Tuesday, July 8, 2008

Another Stage in this Journey

Life.....
If there's anything I've learned about it over the last month and a half, it is that very few things are permanent or absolute. People come in and out of your life like a breath of wind. And then there are those people who you didn't really know cared so deeply until they see you hurting. For those of you who may read this and don't know, I am going through a divorce. I hold no ill will or feelings towards Sarah and I honestly hope that she can find joy and happiness in this life.
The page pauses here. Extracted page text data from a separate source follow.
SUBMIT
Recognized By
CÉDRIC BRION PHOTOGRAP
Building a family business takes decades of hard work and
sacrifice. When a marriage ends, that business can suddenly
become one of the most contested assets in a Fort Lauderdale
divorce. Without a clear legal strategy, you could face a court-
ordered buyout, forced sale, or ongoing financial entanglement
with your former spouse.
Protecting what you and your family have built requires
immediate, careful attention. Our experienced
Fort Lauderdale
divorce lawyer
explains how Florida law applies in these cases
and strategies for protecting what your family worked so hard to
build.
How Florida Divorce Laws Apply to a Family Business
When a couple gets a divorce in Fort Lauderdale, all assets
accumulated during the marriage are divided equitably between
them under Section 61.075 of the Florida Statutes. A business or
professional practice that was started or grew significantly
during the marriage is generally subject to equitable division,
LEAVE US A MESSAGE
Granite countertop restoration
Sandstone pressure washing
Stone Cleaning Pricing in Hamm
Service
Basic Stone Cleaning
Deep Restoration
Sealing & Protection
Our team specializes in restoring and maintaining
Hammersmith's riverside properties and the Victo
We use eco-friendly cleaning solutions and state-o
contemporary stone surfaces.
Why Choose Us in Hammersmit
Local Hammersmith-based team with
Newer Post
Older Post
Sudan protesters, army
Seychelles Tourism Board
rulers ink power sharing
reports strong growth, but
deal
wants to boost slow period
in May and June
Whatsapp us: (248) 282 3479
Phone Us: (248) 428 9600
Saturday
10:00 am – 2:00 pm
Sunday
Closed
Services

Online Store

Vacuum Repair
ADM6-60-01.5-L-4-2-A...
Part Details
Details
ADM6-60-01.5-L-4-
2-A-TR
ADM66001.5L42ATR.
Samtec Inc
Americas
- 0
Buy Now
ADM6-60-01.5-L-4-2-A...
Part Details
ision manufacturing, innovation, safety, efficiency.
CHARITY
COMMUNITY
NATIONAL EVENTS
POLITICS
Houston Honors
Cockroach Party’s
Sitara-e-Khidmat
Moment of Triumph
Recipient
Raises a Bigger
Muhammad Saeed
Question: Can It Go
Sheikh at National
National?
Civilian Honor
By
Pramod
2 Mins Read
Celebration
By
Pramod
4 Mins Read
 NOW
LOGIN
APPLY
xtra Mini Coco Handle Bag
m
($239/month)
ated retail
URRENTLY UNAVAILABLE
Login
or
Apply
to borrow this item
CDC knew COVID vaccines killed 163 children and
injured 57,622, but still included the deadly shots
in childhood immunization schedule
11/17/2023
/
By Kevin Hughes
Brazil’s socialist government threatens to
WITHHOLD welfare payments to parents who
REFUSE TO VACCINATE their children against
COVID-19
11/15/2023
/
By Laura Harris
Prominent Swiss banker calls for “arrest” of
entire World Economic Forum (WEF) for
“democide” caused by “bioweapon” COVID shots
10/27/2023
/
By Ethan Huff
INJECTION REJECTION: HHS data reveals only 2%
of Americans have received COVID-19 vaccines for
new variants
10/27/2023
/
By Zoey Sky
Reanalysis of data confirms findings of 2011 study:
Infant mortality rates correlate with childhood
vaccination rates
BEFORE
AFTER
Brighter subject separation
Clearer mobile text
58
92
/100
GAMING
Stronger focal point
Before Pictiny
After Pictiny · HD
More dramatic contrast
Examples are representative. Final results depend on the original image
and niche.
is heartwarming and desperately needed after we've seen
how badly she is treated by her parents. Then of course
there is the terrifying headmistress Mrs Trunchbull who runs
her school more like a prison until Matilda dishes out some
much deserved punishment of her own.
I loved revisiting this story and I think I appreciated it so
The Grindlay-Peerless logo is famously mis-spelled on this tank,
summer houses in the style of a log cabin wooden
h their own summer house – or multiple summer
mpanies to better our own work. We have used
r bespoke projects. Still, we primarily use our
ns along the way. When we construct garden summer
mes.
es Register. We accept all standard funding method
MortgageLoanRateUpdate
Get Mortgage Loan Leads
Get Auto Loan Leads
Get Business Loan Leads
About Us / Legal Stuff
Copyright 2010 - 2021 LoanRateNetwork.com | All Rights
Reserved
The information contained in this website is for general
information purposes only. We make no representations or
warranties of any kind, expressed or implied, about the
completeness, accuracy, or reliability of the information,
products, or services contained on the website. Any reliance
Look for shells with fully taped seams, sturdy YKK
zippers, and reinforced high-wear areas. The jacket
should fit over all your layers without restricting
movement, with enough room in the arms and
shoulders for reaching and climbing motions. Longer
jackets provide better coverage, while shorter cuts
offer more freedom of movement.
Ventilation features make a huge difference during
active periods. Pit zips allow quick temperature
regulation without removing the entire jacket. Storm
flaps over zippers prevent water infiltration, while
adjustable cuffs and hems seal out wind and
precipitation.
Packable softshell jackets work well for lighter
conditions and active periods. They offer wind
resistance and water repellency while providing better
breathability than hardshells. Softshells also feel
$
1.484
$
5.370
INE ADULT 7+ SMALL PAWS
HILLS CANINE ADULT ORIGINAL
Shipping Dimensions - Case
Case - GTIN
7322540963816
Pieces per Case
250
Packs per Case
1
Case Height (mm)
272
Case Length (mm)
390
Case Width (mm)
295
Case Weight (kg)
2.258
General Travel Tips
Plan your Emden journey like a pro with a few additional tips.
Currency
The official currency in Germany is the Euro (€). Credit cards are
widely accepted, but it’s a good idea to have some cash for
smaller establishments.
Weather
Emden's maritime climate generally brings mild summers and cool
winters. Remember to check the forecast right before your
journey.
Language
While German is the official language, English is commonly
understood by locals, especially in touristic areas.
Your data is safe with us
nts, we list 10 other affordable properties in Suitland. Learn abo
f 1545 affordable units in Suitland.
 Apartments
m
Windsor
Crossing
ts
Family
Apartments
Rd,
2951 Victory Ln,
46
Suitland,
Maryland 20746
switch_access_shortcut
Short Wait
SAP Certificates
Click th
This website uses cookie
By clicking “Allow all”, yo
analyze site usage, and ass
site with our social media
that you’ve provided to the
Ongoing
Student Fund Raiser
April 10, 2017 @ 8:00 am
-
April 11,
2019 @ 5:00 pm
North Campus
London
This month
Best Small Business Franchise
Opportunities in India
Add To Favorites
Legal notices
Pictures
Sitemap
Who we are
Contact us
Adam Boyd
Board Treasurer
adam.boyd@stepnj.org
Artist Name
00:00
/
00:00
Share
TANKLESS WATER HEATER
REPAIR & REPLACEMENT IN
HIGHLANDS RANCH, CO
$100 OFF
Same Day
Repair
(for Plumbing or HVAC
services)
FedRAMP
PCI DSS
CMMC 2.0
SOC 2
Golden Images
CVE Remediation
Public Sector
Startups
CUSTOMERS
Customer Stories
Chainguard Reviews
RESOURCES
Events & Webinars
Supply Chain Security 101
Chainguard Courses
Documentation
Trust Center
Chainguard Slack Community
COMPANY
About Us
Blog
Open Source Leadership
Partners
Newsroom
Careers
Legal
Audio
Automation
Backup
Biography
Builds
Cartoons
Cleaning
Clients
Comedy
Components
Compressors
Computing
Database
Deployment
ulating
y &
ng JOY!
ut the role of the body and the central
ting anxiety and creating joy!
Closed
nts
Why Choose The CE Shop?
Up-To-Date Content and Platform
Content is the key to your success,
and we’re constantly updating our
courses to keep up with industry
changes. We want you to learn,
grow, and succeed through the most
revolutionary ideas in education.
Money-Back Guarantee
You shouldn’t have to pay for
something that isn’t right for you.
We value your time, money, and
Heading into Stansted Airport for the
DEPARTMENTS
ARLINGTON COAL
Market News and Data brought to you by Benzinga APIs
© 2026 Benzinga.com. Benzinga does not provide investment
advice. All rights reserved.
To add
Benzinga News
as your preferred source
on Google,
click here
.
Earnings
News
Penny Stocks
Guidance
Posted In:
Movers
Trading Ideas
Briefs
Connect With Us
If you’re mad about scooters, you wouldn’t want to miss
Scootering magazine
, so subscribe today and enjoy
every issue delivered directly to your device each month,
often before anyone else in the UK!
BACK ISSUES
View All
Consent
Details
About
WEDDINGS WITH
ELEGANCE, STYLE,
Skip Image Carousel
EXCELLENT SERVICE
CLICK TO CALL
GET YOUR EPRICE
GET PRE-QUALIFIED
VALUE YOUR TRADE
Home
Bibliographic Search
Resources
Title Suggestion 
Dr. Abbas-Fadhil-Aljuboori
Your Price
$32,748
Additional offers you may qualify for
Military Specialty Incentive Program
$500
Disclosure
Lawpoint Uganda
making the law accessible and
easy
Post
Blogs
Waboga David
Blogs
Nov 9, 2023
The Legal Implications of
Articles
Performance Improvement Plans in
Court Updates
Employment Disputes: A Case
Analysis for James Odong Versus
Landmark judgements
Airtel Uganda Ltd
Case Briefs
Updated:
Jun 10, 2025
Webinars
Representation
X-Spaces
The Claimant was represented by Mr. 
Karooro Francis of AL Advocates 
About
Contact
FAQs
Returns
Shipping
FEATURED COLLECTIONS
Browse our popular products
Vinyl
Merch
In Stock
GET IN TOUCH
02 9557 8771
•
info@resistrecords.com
To walk into your home and suddenly have a portion of your identity just torn from you is a very powerful blow. I never truly realized how much of myself was wrapped up in caring for Sarah, even though I may not have always done it perfectly. I would imagine it would be like going to sleep being able to see and then waking up blind. I obviously don't know what that is like personally but it's the best comparison that I could think of without making light of the situation. In the time of the Romans, sailors would throw four anchors off each side of the boat during storms to keep it steady. The anchors would allow the boat to ride with the waves rather than against them. While I know that I can survive, Sarah had become one of those anchors for me and it was like having it just abruptly cut. My boat has been weathering the storm, tossed by the waves, but I am still alive.

I have to thank the people that have stepped up beside me over the last month to help anchor me down and give guidance when it was needed: Beth and Eric, Michael Bayne, Brandon Trull, Jonathan Jeans, Ron, Betty, Bryce and Erinne, and Meg. All of you guys have poured so much love and compassion into me that I can still stand strong in the middle of this. Thank you again.